KPK periode 2011-2015 praktis terlantar dan mungkin akan dibiarkan terus begitu dalam belitan persoalannya sendiri saat ini sampai masa kerjanya berakhir pada Desember 2015. Publik pun makin melemah suaranya dalam membela, dikejutkan oleh ‘penindakan hukum’ atas ‘dosa-dosa’ lama yang secara artifisial diungkit dengan berbagai ‘argumentasi’ yang rapih terhadap dua pimpinan KPK, Abraham Samad dan Bambang Widjajanto, maupun penyidiknya Novel Baswedan. Para pegiat anti korupsi menyebut semua rangkaian tindakan terhadap KPK itu sebagai kriminalisasi terhadap KPK. Lalu, Presiden Joko Widodo menyerukan agar kriminalisasi terhadap KPK dihentikan seraya melakukan ‘tambal ban’ terhadap KPK dengan mengangkat Plt Ketua KPK serta dua komisioner setelah menerbitkan keputusan memberhentikan sementara dua pimpinan KPK.

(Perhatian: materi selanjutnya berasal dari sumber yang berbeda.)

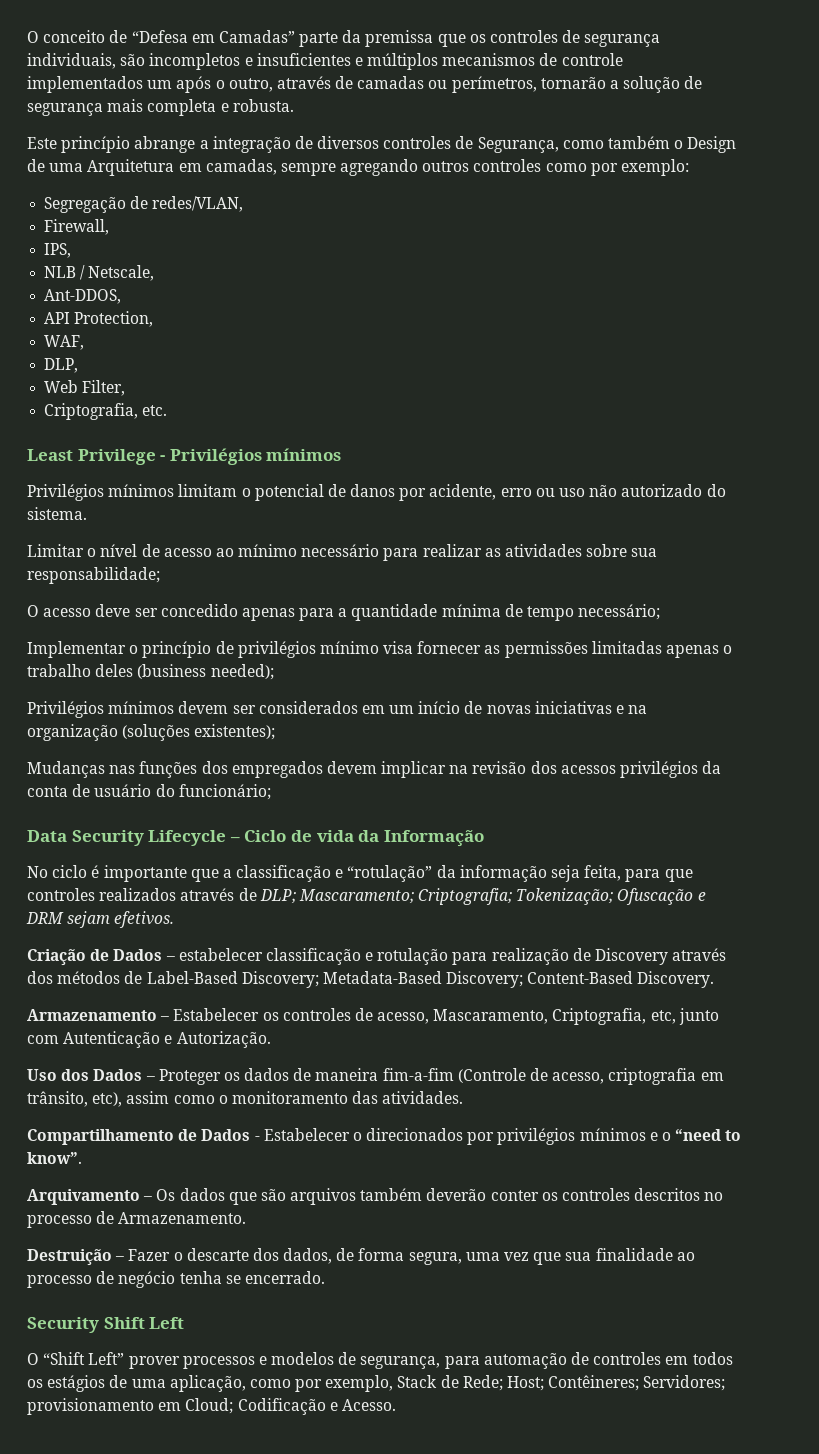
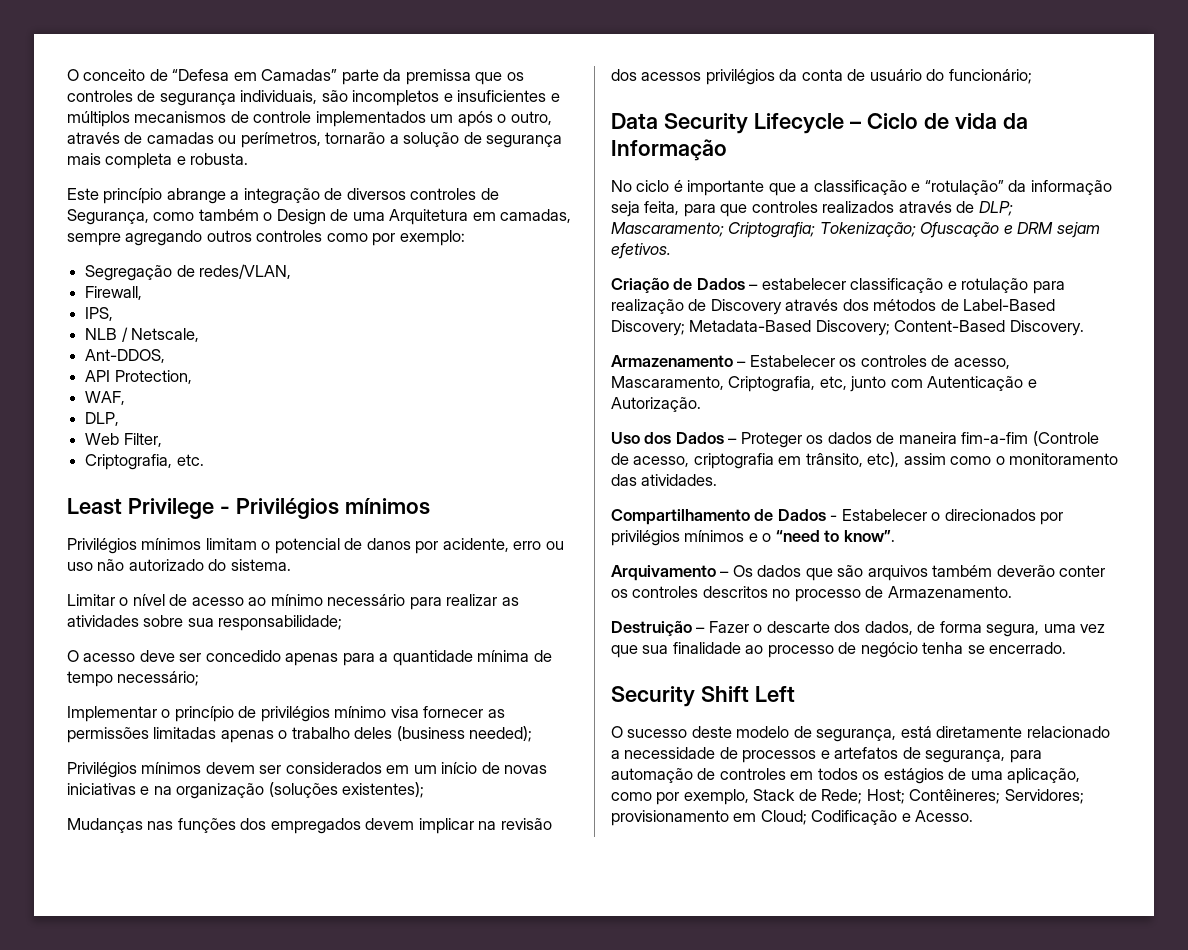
[43,1352,180,1369] “Shift Left” prover -> [627,726,1110,742] [611,747,738,759] sucesso deste modelo de segurança, está diretamente relacionado a necessidade de
[271,1352,335,1365] modelos -> [834,747,899,759] artefatos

KRIMINALISASI KPK DALAM BERITA KORAN TEMPO. “Sementara itu, masyarakat yang ingin membela KPK menjadi gentar ketika sejumlah tokoh yang bersuara vokal dalam pemberantasan korupsi dan pegiat anti korupsi lainnya mulai diincar, digertak bahkan ditindak. Apalagi, pada waktu yang sama merebak angstpsychose di tengah masyarakat, bahwa kini aparat kepolisian bisa menjadi semacam Kopkamtib baru. Perkasa dan dominan, bisa menangkap siapa saja. Maka, jangan berselisih jalan dengannya.”
Gentar. Soal kriminalisasi, Wakil Presiden Jusuf Kalla berbeda dengan Presiden, dan bertanya apanya yang kriminalisasi? Dan kelihatannya, pendapatnya lebih didengar di tingkat pelaksana. Terhadap tuduhan kriminalisasi, Kabareskrim Komjen Budi Waseso pun bilang jangan lebay. Sementara itu, masyarakat yang ingin membela KPK menjadi gentar ketika sejumlah tokoh yang bersuara vokal dalam pemberantasan korupsi dan pegiat anti korupsi lainnya mulai diincar, digertak bahkan ditindak. Apalagi, pada waktu yang sama merebak angstpsychose di tengah masyarakat, bahwa kini aparat kepolisian bisa menjadi semacam Kopkamtib baru. Perkasa dan dominan, bisa menangkap siapa saja. Maka, jangan berselisih jalan dengannya.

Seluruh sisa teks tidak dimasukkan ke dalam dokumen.